DIRECTIONS: Set out each line of the material below as a Markdown table with the columns Index and Entry, numbering the rows in order and omitting blank lines.

DATA FOR THIS TASK:
=======

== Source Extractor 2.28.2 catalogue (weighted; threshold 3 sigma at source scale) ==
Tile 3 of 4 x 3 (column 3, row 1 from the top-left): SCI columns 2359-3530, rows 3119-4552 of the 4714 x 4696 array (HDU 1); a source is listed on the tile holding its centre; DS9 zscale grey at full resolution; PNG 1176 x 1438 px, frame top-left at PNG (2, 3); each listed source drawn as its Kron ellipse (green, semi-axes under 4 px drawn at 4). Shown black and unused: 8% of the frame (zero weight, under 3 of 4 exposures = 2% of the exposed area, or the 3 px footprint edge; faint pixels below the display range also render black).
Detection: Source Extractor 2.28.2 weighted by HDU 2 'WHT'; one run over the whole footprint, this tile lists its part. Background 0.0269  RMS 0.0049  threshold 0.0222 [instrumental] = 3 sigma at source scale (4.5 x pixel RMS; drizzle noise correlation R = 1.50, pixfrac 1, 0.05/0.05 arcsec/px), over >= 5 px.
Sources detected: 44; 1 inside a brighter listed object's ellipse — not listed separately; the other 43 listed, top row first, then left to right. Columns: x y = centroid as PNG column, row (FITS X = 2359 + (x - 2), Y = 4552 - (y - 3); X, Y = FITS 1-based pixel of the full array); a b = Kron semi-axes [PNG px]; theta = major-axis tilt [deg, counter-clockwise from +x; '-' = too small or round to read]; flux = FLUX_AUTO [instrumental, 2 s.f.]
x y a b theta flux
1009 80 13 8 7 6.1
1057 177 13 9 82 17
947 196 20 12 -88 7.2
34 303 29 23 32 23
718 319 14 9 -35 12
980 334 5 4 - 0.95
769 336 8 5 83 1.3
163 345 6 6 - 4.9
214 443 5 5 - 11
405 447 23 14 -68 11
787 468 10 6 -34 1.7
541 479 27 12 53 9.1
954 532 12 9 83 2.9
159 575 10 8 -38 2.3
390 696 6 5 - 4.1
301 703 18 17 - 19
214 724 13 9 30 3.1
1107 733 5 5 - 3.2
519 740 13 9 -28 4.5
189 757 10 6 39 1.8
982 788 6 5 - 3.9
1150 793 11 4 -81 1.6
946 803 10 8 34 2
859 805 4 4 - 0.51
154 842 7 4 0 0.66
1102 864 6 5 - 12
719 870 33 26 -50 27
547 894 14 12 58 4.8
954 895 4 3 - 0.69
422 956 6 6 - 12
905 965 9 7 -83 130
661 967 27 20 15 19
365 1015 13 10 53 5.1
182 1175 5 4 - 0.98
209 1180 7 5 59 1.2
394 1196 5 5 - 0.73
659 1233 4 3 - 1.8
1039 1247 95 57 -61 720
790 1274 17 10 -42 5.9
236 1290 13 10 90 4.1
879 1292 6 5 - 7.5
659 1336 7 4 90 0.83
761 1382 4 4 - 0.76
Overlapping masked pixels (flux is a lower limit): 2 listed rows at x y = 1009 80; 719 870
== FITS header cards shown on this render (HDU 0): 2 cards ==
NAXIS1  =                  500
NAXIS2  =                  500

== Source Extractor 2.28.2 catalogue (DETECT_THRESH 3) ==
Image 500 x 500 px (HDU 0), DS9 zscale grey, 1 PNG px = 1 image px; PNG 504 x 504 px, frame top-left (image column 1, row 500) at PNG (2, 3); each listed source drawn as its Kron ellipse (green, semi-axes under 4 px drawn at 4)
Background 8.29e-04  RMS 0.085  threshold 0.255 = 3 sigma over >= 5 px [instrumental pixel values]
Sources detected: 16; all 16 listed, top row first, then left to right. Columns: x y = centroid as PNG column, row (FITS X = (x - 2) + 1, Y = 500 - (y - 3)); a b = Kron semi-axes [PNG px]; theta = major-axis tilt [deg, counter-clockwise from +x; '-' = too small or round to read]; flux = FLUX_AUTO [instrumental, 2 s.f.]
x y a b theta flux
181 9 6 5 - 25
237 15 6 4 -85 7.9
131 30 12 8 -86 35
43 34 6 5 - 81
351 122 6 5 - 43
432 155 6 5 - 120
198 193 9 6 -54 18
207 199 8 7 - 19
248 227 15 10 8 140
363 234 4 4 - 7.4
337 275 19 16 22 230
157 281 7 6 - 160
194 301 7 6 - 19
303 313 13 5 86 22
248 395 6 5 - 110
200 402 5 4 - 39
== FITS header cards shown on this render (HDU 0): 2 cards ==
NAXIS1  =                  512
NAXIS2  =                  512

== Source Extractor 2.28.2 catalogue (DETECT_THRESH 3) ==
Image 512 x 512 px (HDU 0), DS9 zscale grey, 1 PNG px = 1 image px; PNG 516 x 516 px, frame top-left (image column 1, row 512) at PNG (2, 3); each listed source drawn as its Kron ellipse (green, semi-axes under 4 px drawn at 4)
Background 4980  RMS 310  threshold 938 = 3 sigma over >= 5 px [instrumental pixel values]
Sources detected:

=======

EXERCISE ANSWER:
| Index | Entry |
|---|---|
| 1 | == Source Extractor 2.28.2 catalogue (weighted; threshold 3 sigma at source scale) == |
| 2 | Tile 3 of 4 x 3 (column 3, row 1 from the top-left): SCI columns 2359-3530, rows 3119-4552 of the 4714 x 4696 array (HDU 1); a source is listed on the tile holding its centre; DS9 zscale grey at full resolution; PNG 1176 x 1438 px, frame top-left at PNG (2, 3); each listed source drawn as its Kron ellipse (green, semi-axes under 4 px drawn at 4). Shown black and unused: 8% of the frame (zero weight, under 3 of 4 exposures = 2% of the exposed area, or the 3 px footprint edge; faint pixels below the display range also render black). |
| 3 | Detection: Source Extractor 2.28.2 weighted by HDU 2 'WHT'; one run over the whole footprint, this tile lists its part. Background 0.0269  RMS 0.0049  threshold 0.0222 [instrumental] = 3 sigma at source scale (4.5 x pixel RMS; drizzle noise correlation R = 1.50, pixfrac 1, 0.05/0.05 arcsec/px), over >= 5 px. |
| 4 | Sources detected: 44; 1 inside a brighter listed object's ellipse — not listed separately; the other 43 listed, top row first, then left to right. Columns: x y = centroid as PNG column, row (FITS X = 2359 + (x - 2), Y = 4552 - (y - 3); X, Y = FITS 1-based pixel of the full array); a b = Kron semi-axes [PNG px]; theta = major-axis tilt [deg, counter-clockwise from +x; '-' = too small or round to read]; flux = FLUX_AUTO [instrumental, 2 s.f.] |
| 5 | x y a b theta flux |
| 6 | 1009 80 13 8 7 6.1 |
| 7 | 1057 177 13 9 82 17 |
| 8 | 947 196 20 12 -88 7.2 |
| 9 | 34 303 29 23 32 23 |
| 10 | 718 319 14 9 -35 12 |
| 11 | 980 334 5 4 - 0.95 |
| 12 | 769 336 8 5 83 1.3 |
| 13 | 163 345 6 6 - 4.9 |
| 14 | 214 443 5 5 - 11 |
| 15 | 405 447 23 14 -68 11 |
| 16 | 787 468 10 6 -34 1.7 |
| 17 | 541 479 27 12 53 9.1 |
| 18 | 954 532 12 9 83 2.9 |
| 19 | 159 575 10 8 -38 2.3 |
| 20 | 390 696 6 5 - 4.1 |
| 21 | 301 703 18 17 - 19 |
| 22 | 214 724 13 9 30 3.1 |
| 23 | 1107 733 5 5 - 3.2 |
| 24 | 519 740 13 9 -28 4.5 |
| 25 | 189 757 10 6 39 1.8 |
| 26 | 982 788 6 5 - 3.9 |
| 27 | 1150 793 11 4 -81 1.6 |
| 28 | 946 803 10 8 34 2 |
| 29 | 859 805 4 4 - 0.51 |
| 30 | 154 842 7 4 0 0.66 |
| 31 | 1102 864 6 5 - 12 |
| 32 | 719 870 33 26 -50 27 |
| 33 | 547 894 14 12 58 4.8 |
| 34 | 954 895 4 3 - 0.69 |
| 35 | 422 956 6 6 - 12 |
| 36 | 905 965 9 7 -83 130 |
| 37 | 661 967 27 20 15 19 |
| 38 | 365 1015 13 10 53 5.1 |
| 39 | 182 1175 5 4 - 0.98 |
| 40 | 209 1180 7 5 59 1.2 |
| 41 | 394 1196 5 5 - 0.73 |
| 42 | 659 1233 4 3 - 1.8 |
| 43 | 1039 1247 95 57 -61 720 |
| 44 | 790 1274 17 10 -42 5.9 |
| 45 | 236 1290 13 10 90 4.1 |
| 46 | 879 1292 6 5 - 7.5 |
| 47 | 659 1336 7 4 90 0.83 |
| 48 | 761 1382 4 4 - 0.76 |
| 49 | Overlapping masked pixels (flux is a lower limit): 2 listed rows at x y = 1009 80; 719 870 |
| 50 | == FITS header cards shown on this render (HDU 0): 2 cards == |
| 51 | NAXIS1  =                  500 |
| 52 | NAXIS2  =                  500 |
| 53 | == Source Extractor 2.28.2 catalogue (DETECT_THRESH 3) == |
| 54 | Image 500 x 500 px (HDU 0), DS9 zscale grey, 1 PNG px = 1 image px; PNG 504 x 504 px, frame top-left (image column 1, row 500) at PNG (2, 3); each listed source drawn as its Kron ellipse (green, semi-axes under 4 px drawn at 4) |
| 55 | Background 8.29e-04  RMS 0.085  threshold 0.255 = 3 sigma over >= 5 px [instrumental pixel values] |
| 56 | Sources detected: 16; all 16 listed, top row first, then left to right. Columns: x y = centroid as PNG column, row (FITS X = (x - 2) + 1, Y = 500 - (y - 3)); a b = Kron semi-axes [PNG px]; theta = major-axis tilt [deg, counter-clockwise from +x; '-' = too small or round to read]; flux = FLUX_AUTO [instrumental, 2 s.f.] |
| 57 | x y a b theta flux |
| 58 | 181 9 6 5 - 25 |
| 59 | 237 15 6 4 -85 7.9 |
| 60 | 131 30 12 8 -86 35 |
| 61 | 43 34 6 5 - 81 |
| 62 | 351 122 6 5 - 43 |
| 63 | 432 155 6 5 - 120 |
| 64 | 198 193 9 6 -54 18 |
| 65 | 207 199 8 7 - 19 |
| 66 | 248 227 15 10 8 140 |
| 67 | 363 234 4 4 - 7.4 |
| 68 | 337 275 19 16 22 230 |
| 69 | 157 281 7 6 - 160 |
| 70 | 194 301 7 6 - 19 |
| 71 | 303 313 13 5 86 22 |
| 72 | 248 395 6 5 - 110 |
| 73 | 200 402 5 4 - 39 |
| 74 | == FITS header cards shown on this render (HDU 0): 2 cards == |
| 75 | NAXIS1  =                  512 |
| 76 | NAXIS2  =                  512 |
| 77 | == Source Extractor 2.28.2 catalogue (DETECT_THRESH 3) == |
| 78 | Image 512 x 512 px (HDU 0), DS9 zscale grey, 1 PNG px = 1 image px; PNG 516 x 516 px, frame top-left (image column 1, row 512) at PNG (2, 3); each listed source drawn as its Kron ellipse (green, semi-axes under 4 px drawn at 4) |
| 79 | Background 4980  RMS 310  threshold 938 = 3 sigma over >= 5 px [instrumental pixel values] |
| 80 | Sources detected: |